---------- LISTED ENTRIES ----------

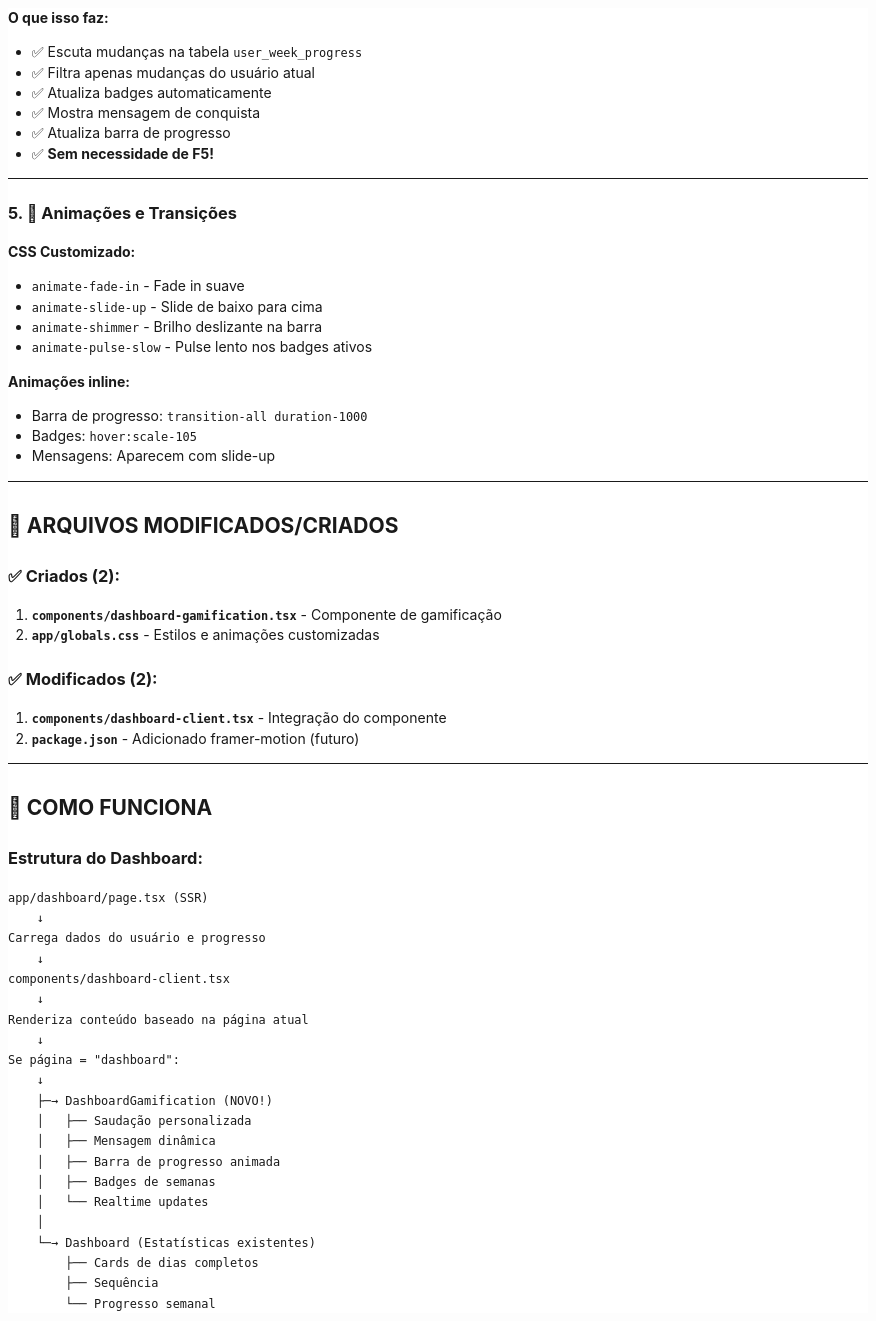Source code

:**O que isso faz:**
- ✅ Escuta mudanças na tabela `user_week_progress`
- ✅ Filtra apenas mudanças do usuário atual
- ✅ Atualiza badges automaticamente
- ✅ Mostra mensagem de conquista
- ✅ Atualiza barra de progresso
- ✅ **Sem necessidade de F5!**

---

### 5. 🎨 **Animações e Transições**

**CSS Customizado:**
- `animate-fade-in` - Fade in suave
- `animate-slide-up` - Slide de baixo para cima
- `animate-shimmer` - Brilho deslizante na barra
- `animate-pulse-slow` - Pulse lento nos badges ativos

**Animações inline:**
- Barra de progresso: `transition-all duration-1000`
- Badges: `hover:scale-105`
- Mensagens: Aparecem com slide-up

---

## 📂 ARQUIVOS MODIFICADOS/CRIADOS

### ✅ Criados (2):
1. **`components/dashboard-gamification.tsx`** - Componente de gamificação
2. **`app/globals.css`** - Estilos e animações customizadas

### ✅ Modificados (2):
1. **`components/dashboard-client.tsx`** - Integração do componente
2. **`package.json`** - Adicionado framer-motion (futuro)

---

## 🎯 COMO FUNCIONA

### Estrutura do Dashboard:

```
app/dashboard/page.tsx (SSR)
    ↓
Carrega dados do usuário e progresso
    ↓
components/dashboard-client.tsx
    ↓
Renderiza conteúdo baseado na página atual
    ↓
Se página = "dashboard":
    ↓
    ├─→ DashboardGamification (NOVO!)
    │   ├── Saudação personalizada
    │   ├── Mensagem dinâmica
    │   ├── Barra de progresso animada
    │   ├── Badges de semanas
    │   └── Realtime updates
    │
    └─→ Dashboard (Estatísticas existentes)
        ├── Cards de dias completos
        ├── Sequência
        └── Progresso semanal
```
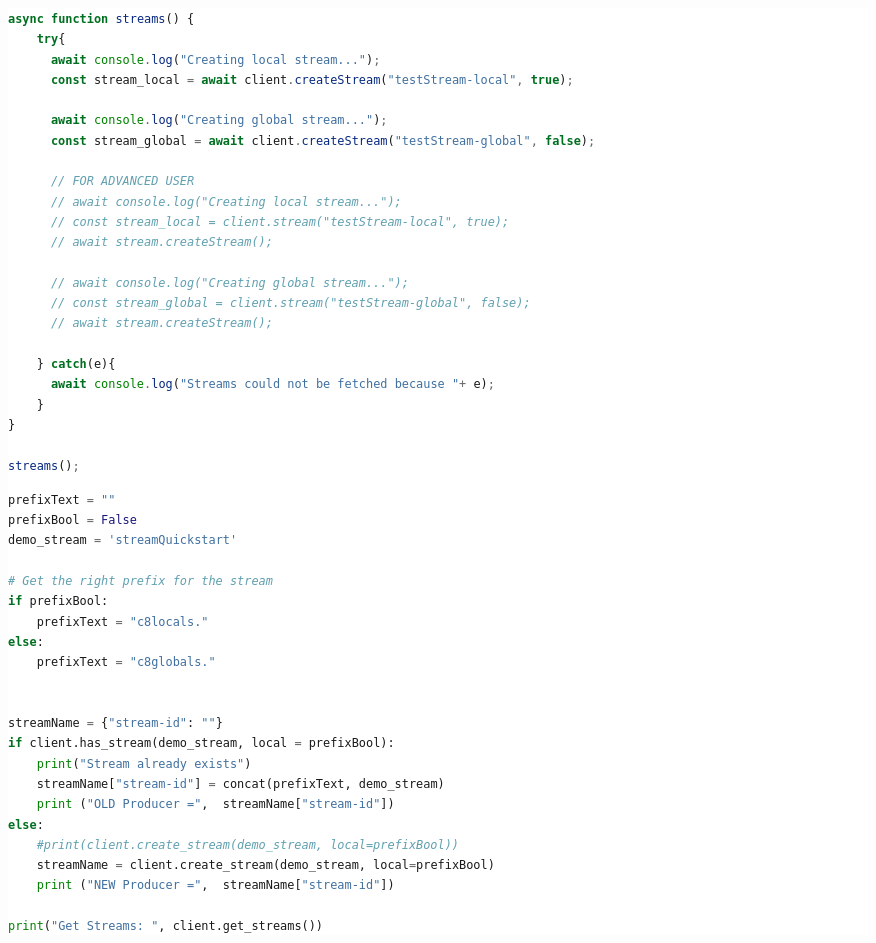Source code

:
 ```js
async function streams() {
    try{
      await console.log("Creating local stream...");
      const stream_local = await client.createStream("testStream-local", true);

      await console.log("Creating global stream...");
      const stream_global = await client.createStream("testStream-global", false);

      // FOR ADVANCED USER
      // await console.log("Creating local stream...");
      // const stream_local = client.stream("testStream-local", true);
      // await stream.createStream();

      // await console.log("Creating global stream...");
      // const stream_global = client.stream("testStream-global", false);
      // await stream.createStream();

    } catch(e){
      await console.log("Streams could not be fetched because "+ e);
    }
}

streams();
```

</TabItem>

<TabItem value="py" label="Python">

```py
prefixText = ""
prefixBool = False
demo_stream = 'streamQuickstart'
    
# Get the right prefix for the stream
if prefixBool:
    prefixText = "c8locals."
else:
    prefixText = "c8globals."


streamName = {"stream-id": ""}
if client.has_stream(demo_stream, local = prefixBool):
    print("Stream already exists")
    streamName["stream-id"] = concat(prefixText, demo_stream)
    print ("OLD Producer =",  streamName["stream-id"])
else:
    #print(client.create_stream(demo_stream, local=prefixBool))
    streamName = client.create_stream(demo_stream, local=prefixBool)
    print ("NEW Producer =",  streamName["stream-id"])

print("Get Streams: ", client.get_streams())
```
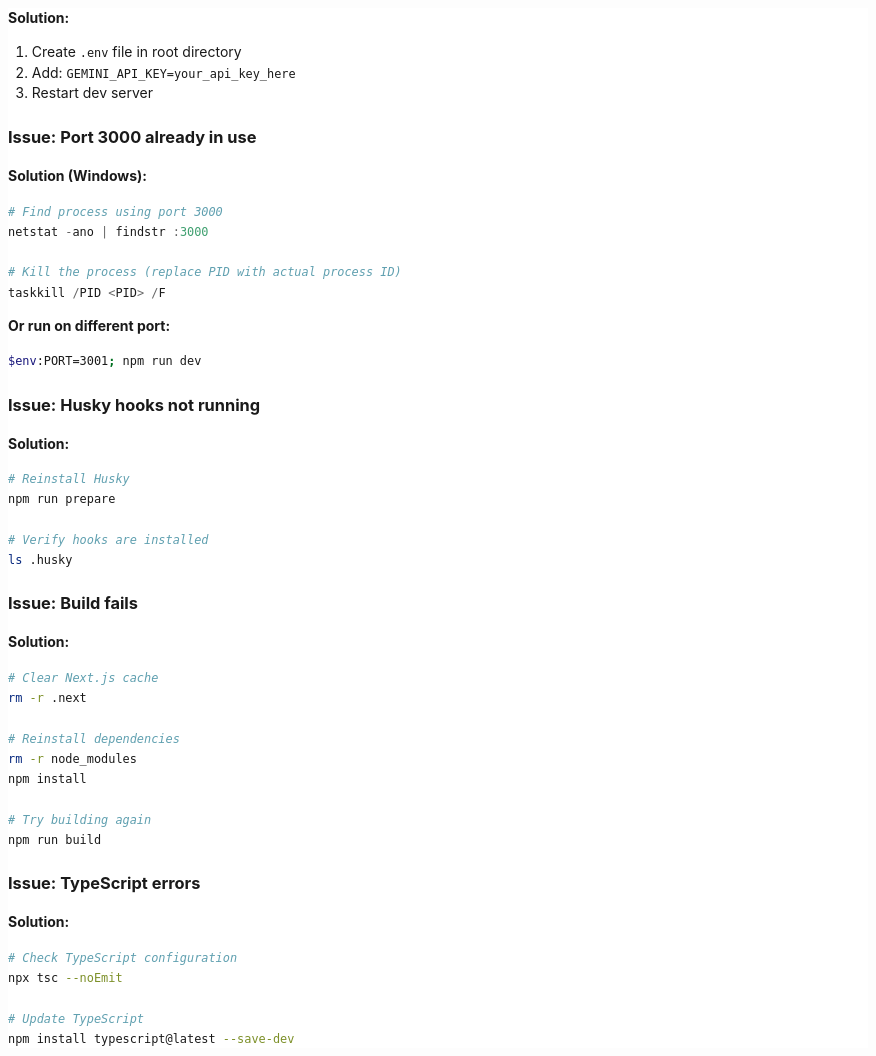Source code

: **Solution:**
1. Create `.env` file in root directory
2. Add: `GEMINI_API_KEY=your_api_key_here`
3. Restart dev server

### Issue: Port 3000 already in use

**Solution (Windows):**
```powershell
# Find process using port 3000
netstat -ano | findstr :3000

# Kill the process (replace PID with actual process ID)
taskkill /PID <PID> /F
```

**Or run on different port:**
```bash
$env:PORT=3001; npm run dev
```

### Issue: Husky hooks not running

**Solution:**
```bash
# Reinstall Husky
npm run prepare

# Verify hooks are installed
ls .husky
```

### Issue: Build fails

**Solution:**
```bash
# Clear Next.js cache
rm -r .next

# Reinstall dependencies
rm -r node_modules
npm install

# Try building again
npm run build
```

### Issue: TypeScript errors

**Solution:**
```bash
# Check TypeScript configuration
npx tsc --noEmit

# Update TypeScript
npm install typescript@latest --save-dev
```
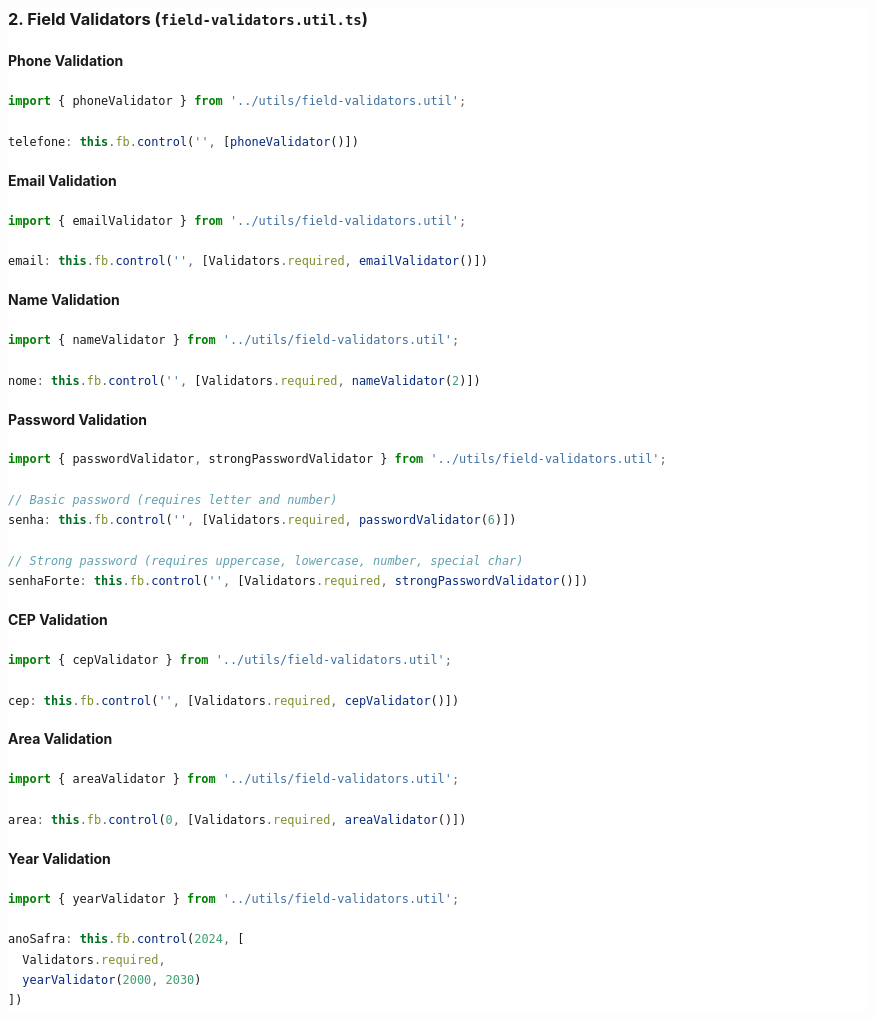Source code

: ### 2. Field Validators (`field-validators.util.ts`)

#### Phone Validation
```typescript
import { phoneValidator } from '../utils/field-validators.util';

telefone: this.fb.control('', [phoneValidator()])
```

#### Email Validation
```typescript
import { emailValidator } from '../utils/field-validators.util';

email: this.fb.control('', [Validators.required, emailValidator()])
```

#### Name Validation
```typescript
import { nameValidator } from '../utils/field-validators.util';

nome: this.fb.control('', [Validators.required, nameValidator(2)])
```

#### Password Validation
```typescript
import { passwordValidator, strongPasswordValidator } from '../utils/field-validators.util';

// Basic password (requires letter and number)
senha: this.fb.control('', [Validators.required, passwordValidator(6)])

// Strong password (requires uppercase, lowercase, number, special char)
senhaForte: this.fb.control('', [Validators.required, strongPasswordValidator()])
```

#### CEP Validation
```typescript
import { cepValidator } from '../utils/field-validators.util';

cep: this.fb.control('', [Validators.required, cepValidator()])
```

#### Area Validation
```typescript
import { areaValidator } from '../utils/field-validators.util';

area: this.fb.control(0, [Validators.required, areaValidator()])
```

#### Year Validation
```typescript
import { yearValidator } from '../utils/field-validators.util';

anoSafra: this.fb.control(2024, [
  Validators.required, 
  yearValidator(2000, 2030)
])
```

----------

ACTIVITY. A single figure is required: the number of lines above in which the string "yearValidator" appears.

COMPLETED EXERCISE. 2